- AUFGABEN:
1 - Was wird laut dem Lesetext über die Ausstellung »False Vacationer« beim false vacationer aus dem Urlaub?
2 - Setzen Sie den Lesetext über die Ausstellung »False Vacationer« nach seinem letzten Satz fort.

- LESETEXT:

────────

Rast’ ich, so rost’ ich – Sigrid Viir »False Vacationer«

Sigrid Viir deckt in der Ausstellung »False Vacationer« die Unter­grabung von Freizeit durch ein System auf, das den Selbst­optimierungs­wahn und verdeckte Arbeit fördert. Präzise und gewitzt wird das Streben nach ständigem Fortschritt hinterfragt. Ein Plädoyer für reuelosen Müßiggang.

© Sigrid Viir »Destination Superlative«, 2019, Foto: Simon Veres

Beim false vacationer verschwimmen die Grenzen zwischen Arbeitszeit und Freizeit. Das Office wird zum Home­office, der Urlaub wird zum Power-Nap. Sigrid Viir greift damit einen ganz aktuellen Diskurs auf und analysiert in einer reduzierten, aber intelligent pointierten Neuauflage ihrer Ausstellung von 2019 (EKKM, Tallin) die Implikationen eines Arbeitskults, der an welt­anschauliche und lebens­philosophische Grundsätze gebunden ist. Es stellt sich nicht nur die Frage nach dem Verhältnis von Leben und Arbeit, sondern auch nach der Möglichkeit einer Loslösung vom ewigen Schaffens­druck der Konsum- und Produktions­gesellschaft.

────────

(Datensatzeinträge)
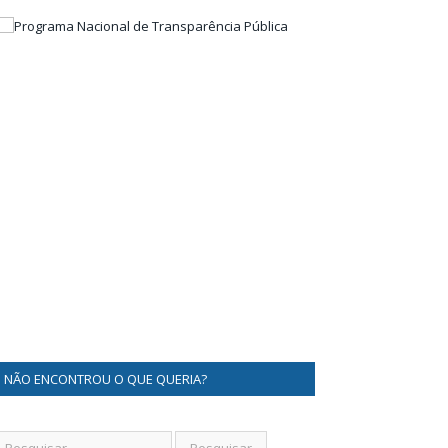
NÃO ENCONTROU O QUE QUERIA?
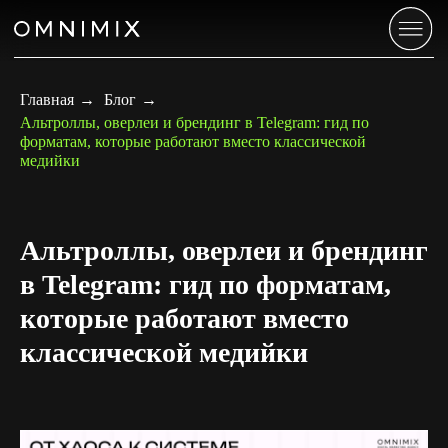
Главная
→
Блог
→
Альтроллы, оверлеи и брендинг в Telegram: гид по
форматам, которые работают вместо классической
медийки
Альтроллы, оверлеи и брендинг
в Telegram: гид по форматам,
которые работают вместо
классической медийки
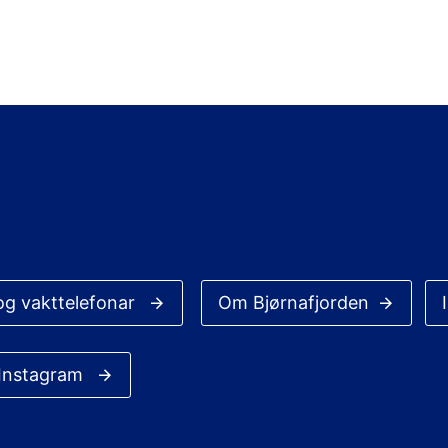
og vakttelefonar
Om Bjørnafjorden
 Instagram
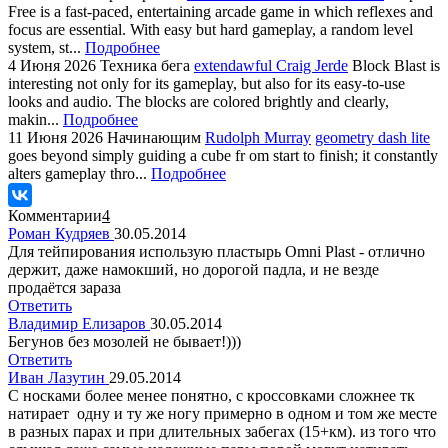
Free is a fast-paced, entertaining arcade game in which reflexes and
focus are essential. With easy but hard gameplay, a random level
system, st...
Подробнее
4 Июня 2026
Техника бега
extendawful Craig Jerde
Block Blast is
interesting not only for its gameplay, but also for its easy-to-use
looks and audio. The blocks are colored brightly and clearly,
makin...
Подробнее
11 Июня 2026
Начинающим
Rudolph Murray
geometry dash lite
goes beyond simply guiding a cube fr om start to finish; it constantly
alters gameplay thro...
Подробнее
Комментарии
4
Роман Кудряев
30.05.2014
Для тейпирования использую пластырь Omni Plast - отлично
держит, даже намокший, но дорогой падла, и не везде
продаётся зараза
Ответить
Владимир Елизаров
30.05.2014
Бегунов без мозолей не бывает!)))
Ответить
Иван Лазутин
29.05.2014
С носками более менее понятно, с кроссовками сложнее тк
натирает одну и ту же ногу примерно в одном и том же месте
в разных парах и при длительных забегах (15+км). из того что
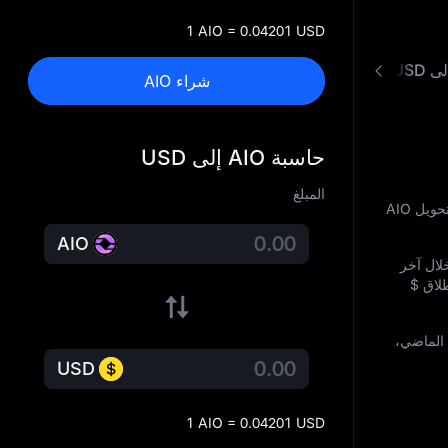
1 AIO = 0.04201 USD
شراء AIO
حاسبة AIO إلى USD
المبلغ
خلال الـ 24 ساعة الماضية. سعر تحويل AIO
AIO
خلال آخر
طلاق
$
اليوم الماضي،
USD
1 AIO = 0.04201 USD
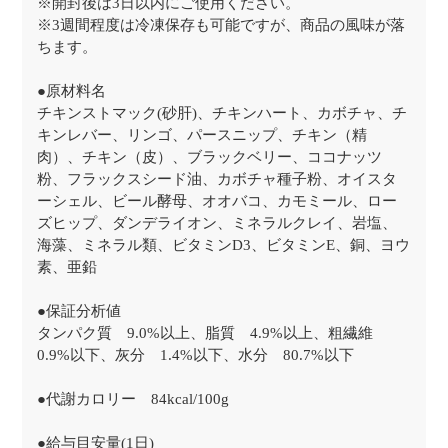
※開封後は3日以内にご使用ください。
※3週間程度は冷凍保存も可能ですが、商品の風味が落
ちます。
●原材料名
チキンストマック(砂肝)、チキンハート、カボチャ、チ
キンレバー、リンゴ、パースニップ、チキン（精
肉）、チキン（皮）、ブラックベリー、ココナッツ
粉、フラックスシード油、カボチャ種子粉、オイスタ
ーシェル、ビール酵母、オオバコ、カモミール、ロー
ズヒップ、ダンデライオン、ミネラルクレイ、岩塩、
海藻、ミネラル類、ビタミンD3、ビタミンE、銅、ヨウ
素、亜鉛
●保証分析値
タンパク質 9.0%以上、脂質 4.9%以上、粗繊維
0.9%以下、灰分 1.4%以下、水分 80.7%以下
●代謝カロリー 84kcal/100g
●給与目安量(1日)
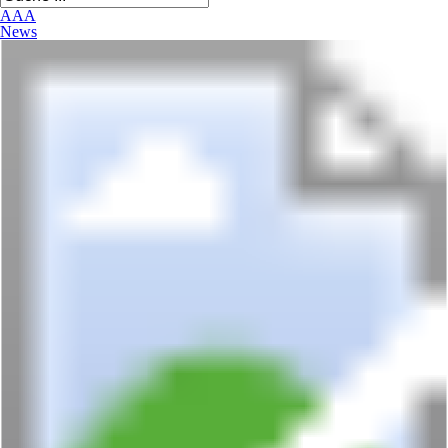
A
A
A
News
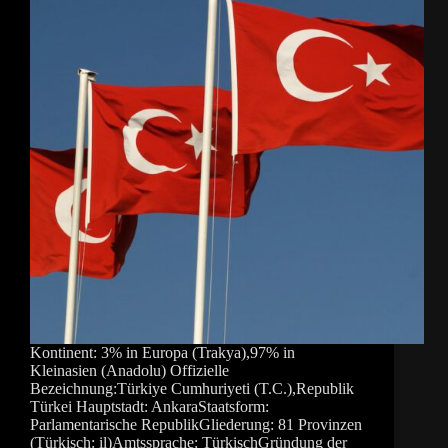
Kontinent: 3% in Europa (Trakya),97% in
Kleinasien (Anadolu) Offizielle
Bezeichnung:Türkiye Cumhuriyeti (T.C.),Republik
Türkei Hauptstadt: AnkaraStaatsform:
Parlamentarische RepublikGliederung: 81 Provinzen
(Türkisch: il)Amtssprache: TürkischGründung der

────────

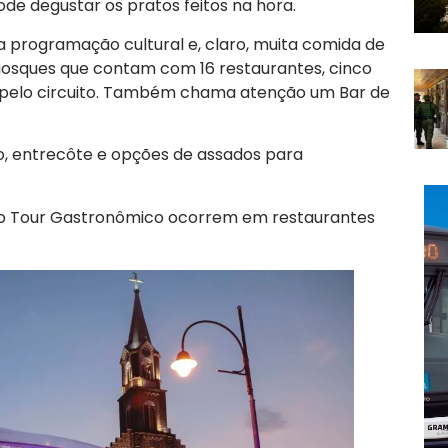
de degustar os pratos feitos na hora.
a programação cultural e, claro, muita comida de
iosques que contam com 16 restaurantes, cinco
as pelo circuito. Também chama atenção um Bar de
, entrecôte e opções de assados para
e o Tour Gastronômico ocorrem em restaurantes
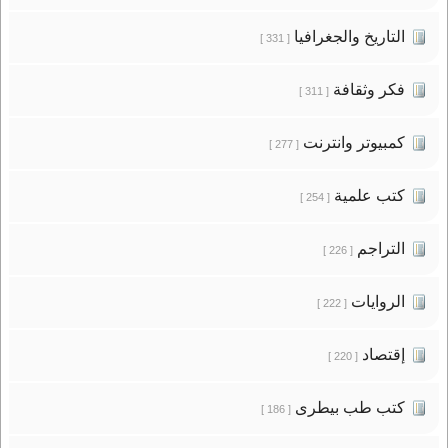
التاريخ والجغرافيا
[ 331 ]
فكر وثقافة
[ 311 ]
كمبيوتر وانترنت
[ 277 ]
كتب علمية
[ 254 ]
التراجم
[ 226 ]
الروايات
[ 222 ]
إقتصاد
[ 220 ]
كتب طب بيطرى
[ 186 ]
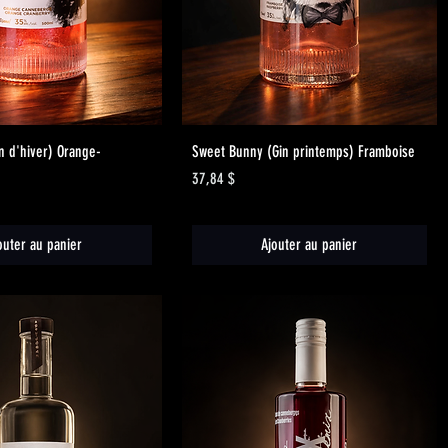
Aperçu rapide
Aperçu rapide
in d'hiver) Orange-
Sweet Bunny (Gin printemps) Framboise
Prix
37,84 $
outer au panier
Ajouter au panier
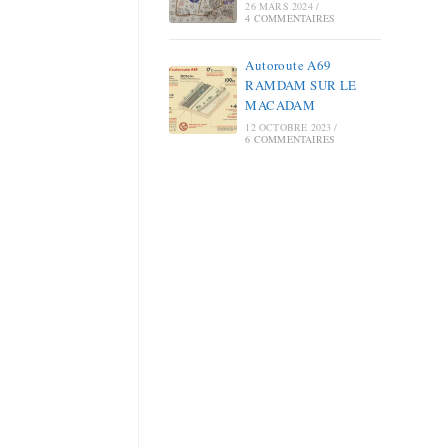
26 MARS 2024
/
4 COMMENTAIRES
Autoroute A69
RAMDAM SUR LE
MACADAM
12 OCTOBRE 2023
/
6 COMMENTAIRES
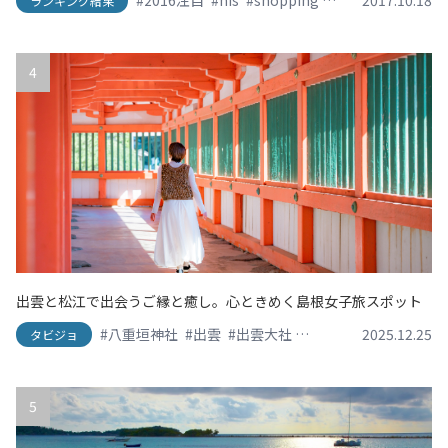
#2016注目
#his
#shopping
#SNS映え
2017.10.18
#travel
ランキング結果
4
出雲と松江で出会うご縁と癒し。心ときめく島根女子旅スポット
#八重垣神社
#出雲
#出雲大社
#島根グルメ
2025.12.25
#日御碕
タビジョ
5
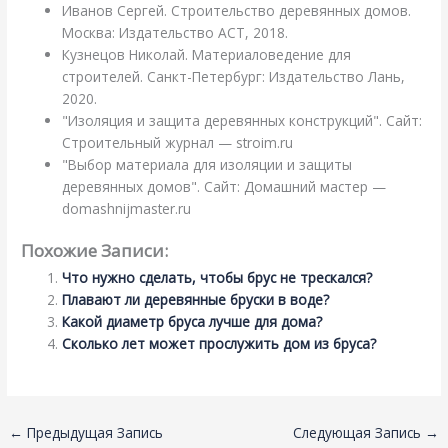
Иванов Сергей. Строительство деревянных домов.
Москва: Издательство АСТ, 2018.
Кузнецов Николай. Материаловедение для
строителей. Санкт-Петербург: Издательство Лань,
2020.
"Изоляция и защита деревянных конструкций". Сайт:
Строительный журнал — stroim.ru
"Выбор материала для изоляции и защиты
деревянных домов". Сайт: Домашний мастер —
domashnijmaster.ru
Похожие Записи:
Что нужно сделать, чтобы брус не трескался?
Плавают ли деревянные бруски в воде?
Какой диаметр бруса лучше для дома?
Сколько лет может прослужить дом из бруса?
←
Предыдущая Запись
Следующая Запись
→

────────

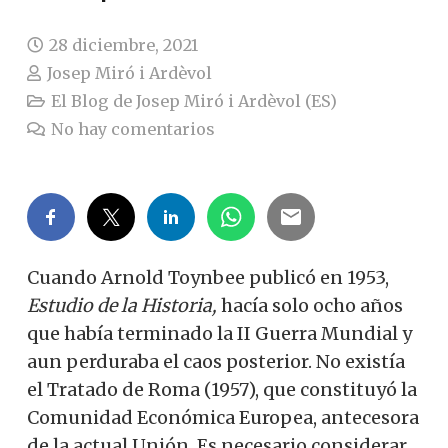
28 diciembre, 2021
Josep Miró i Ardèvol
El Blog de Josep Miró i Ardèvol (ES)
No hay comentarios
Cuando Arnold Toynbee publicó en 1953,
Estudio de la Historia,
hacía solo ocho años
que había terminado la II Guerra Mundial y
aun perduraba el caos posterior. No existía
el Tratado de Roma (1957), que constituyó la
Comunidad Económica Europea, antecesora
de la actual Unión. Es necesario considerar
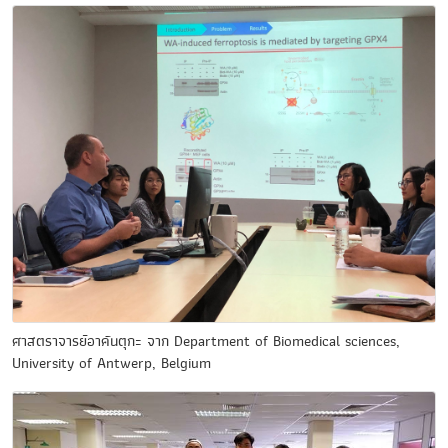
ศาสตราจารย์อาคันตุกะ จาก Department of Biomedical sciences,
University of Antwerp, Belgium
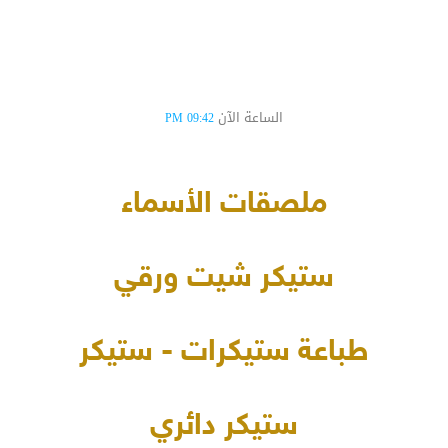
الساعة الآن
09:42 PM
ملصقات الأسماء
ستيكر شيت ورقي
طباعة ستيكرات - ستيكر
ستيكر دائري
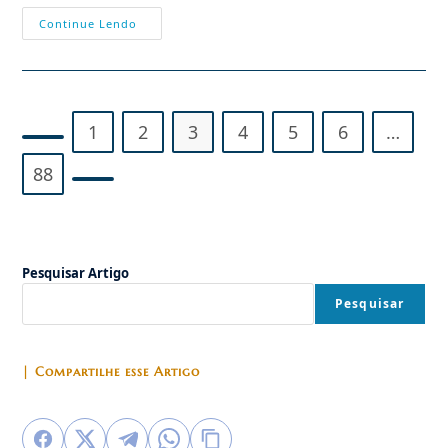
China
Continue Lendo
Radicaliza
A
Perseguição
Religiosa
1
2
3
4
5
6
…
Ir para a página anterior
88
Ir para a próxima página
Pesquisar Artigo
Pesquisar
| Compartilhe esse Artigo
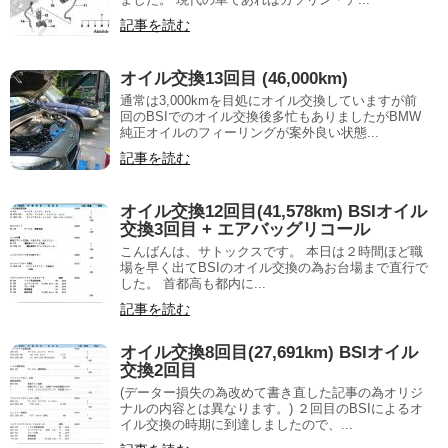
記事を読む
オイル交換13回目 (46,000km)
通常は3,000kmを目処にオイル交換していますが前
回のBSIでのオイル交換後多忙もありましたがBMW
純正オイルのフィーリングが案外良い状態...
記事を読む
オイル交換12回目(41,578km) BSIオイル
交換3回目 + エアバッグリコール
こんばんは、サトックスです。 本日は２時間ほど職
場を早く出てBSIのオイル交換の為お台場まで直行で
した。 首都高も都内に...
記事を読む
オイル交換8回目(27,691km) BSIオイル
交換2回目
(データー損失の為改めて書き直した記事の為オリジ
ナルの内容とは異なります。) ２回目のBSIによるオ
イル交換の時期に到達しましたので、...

────────

- LÖSUNGEN:
1 - Der Urlaub wird zum Power-Nap.

2 -
Der Begriff ist Roland Barthes »The Writer on Holiday« (1954) entlehnt: Hier scheint die Figur des false vacationers, ein Schriftsteller, weder je zu arbeiten, noch zu ruhen. Sogar am Strand liest er noch Bücher. Er ist ein false worker und also ein false vacationer. Was hier noch auf einige wenige, vor allem kreative und von der Bourgeoisie romantisierte Berufe zutraf, ist mittlerweile Realität großer Teile dessen was »zeit­genössische Arbeit« ausmacht: Flexibilität und Verfügbarkeit, Eigen­verantwortung, unbezahlte Arbeit und Identifikation mit dem Job. Gleicher­maßen ist auch der »zeit­genössische Urlaub« betroffen, der zielorientiert in Angriff genommen wird, sei es als konsumgesteuerte Schnitzeljagd auf gute Fotos zur Profilierung und Bereicherung oder als explizite Verweigerung des Produktionszwangs.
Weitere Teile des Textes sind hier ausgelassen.